===== Data for processing =====

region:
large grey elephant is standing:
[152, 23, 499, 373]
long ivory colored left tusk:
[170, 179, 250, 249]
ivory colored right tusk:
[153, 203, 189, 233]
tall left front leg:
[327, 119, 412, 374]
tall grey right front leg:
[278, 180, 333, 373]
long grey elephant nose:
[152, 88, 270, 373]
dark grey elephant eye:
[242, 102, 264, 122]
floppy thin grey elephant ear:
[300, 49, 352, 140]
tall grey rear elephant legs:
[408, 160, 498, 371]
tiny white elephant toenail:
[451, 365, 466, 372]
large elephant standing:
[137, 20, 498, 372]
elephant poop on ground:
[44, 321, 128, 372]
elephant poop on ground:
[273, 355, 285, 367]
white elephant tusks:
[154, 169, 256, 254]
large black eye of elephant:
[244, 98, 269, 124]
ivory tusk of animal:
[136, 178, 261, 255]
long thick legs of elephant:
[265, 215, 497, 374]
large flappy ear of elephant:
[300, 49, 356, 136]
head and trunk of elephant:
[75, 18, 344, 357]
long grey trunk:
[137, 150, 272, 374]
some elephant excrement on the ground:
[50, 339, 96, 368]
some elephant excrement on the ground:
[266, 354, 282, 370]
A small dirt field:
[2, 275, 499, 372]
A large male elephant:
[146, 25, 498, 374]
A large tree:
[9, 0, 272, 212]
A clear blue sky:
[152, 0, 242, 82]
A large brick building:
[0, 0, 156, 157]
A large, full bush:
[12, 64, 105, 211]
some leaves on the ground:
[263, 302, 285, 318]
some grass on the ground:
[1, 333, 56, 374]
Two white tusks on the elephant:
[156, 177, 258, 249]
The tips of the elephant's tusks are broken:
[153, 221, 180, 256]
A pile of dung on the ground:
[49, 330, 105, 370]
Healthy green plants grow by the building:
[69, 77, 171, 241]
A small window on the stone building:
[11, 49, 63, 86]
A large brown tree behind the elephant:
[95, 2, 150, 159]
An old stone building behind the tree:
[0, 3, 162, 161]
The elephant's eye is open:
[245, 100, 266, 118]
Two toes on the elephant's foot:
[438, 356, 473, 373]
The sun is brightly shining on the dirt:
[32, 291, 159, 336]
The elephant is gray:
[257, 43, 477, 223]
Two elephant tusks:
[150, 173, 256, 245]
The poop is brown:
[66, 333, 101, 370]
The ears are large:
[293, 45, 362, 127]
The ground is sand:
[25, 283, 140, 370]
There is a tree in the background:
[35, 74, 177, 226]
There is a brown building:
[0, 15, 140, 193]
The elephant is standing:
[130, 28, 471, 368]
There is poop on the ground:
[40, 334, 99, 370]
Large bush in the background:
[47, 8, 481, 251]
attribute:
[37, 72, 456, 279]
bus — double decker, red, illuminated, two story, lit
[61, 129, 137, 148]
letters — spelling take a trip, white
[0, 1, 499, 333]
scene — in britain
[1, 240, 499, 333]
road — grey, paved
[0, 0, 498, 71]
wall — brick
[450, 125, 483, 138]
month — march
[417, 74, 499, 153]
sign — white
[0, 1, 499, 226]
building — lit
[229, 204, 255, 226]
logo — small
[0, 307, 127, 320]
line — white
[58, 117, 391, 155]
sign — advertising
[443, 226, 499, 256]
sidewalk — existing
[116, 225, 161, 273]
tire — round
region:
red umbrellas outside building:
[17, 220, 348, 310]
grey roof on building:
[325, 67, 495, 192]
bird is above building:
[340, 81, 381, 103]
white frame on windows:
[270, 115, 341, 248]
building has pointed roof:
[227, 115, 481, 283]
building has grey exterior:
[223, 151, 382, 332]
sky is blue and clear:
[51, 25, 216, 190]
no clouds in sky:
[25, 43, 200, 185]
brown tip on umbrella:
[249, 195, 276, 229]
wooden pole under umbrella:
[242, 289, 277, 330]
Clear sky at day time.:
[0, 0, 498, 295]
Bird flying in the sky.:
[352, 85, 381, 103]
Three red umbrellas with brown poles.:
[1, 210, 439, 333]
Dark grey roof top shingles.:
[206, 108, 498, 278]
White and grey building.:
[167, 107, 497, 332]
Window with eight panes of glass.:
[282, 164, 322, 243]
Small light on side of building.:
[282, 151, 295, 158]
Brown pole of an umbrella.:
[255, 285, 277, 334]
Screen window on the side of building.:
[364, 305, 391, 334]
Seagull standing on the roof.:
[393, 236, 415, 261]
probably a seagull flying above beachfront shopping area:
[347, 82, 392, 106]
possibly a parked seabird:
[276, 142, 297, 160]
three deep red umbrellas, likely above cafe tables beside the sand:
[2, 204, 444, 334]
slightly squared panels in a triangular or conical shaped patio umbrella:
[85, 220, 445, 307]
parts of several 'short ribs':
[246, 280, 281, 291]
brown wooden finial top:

=====

### Directions for this task
Write out once more the lines above beginning at the line with "[0, 307, 127, 320]"; continue through the final line and stop there.

### Answer to the exercise
[0, 307, 127, 320]
line — white
[58, 117, 391, 155]
sign — advertising
[443, 226, 499, 256]
sidewalk — existing
[116, 225, 161, 273]
tire — round
region:
red umbrellas outside building:
[17, 220, 348, 310]
grey roof on building:
[325, 67, 495, 192]
bird is above building:
[340, 81, 381, 103]
white frame on windows:
[270, 115, 341, 248]
building has pointed roof:
[227, 115, 481, 283]
building has grey exterior:
[223, 151, 382, 332]
sky is blue and clear:
[51, 25, 216, 190]
no clouds in sky:
[25, 43, 200, 185]
brown tip on umbrella:
[249, 195, 276, 229]
wooden pole under umbrella:
[242, 289, 277, 330]
Clear sky at day time.:
[0, 0, 498, 295]
Bird flying in the sky.:
[352, 85, 381, 103]
Three red umbrellas with brown poles.:
[1, 210, 439, 333]
Dark grey roof top shingles.:
[206, 108, 498, 278]
White and grey building.:
[167, 107, 497, 332]
Window with eight panes of glass.:
[282, 164, 322, 243]
Small light on side of building.:
[282, 151, 295, 158]
Brown pole of an umbrella.:
[255, 285, 277, 334]
Screen window on the side of building.:
[364, 305, 391, 334]
Seagull standing on the roof.:
[393, 236, 415, 261]
probably a seagull flying above beachfront shopping area:
[347, 82, 392, 106]
possibly a parked seabird:
[276, 142, 297, 160]
three deep red umbrellas, likely above cafe tables beside the sand:
[2, 204, 444, 334]
slightly squared panels in a triangular or conical shaped patio umbrella:
[85, 220, 445, 307]
parts of several 'short ribs':
[246, 280, 281, 291]
brown wooden finial top:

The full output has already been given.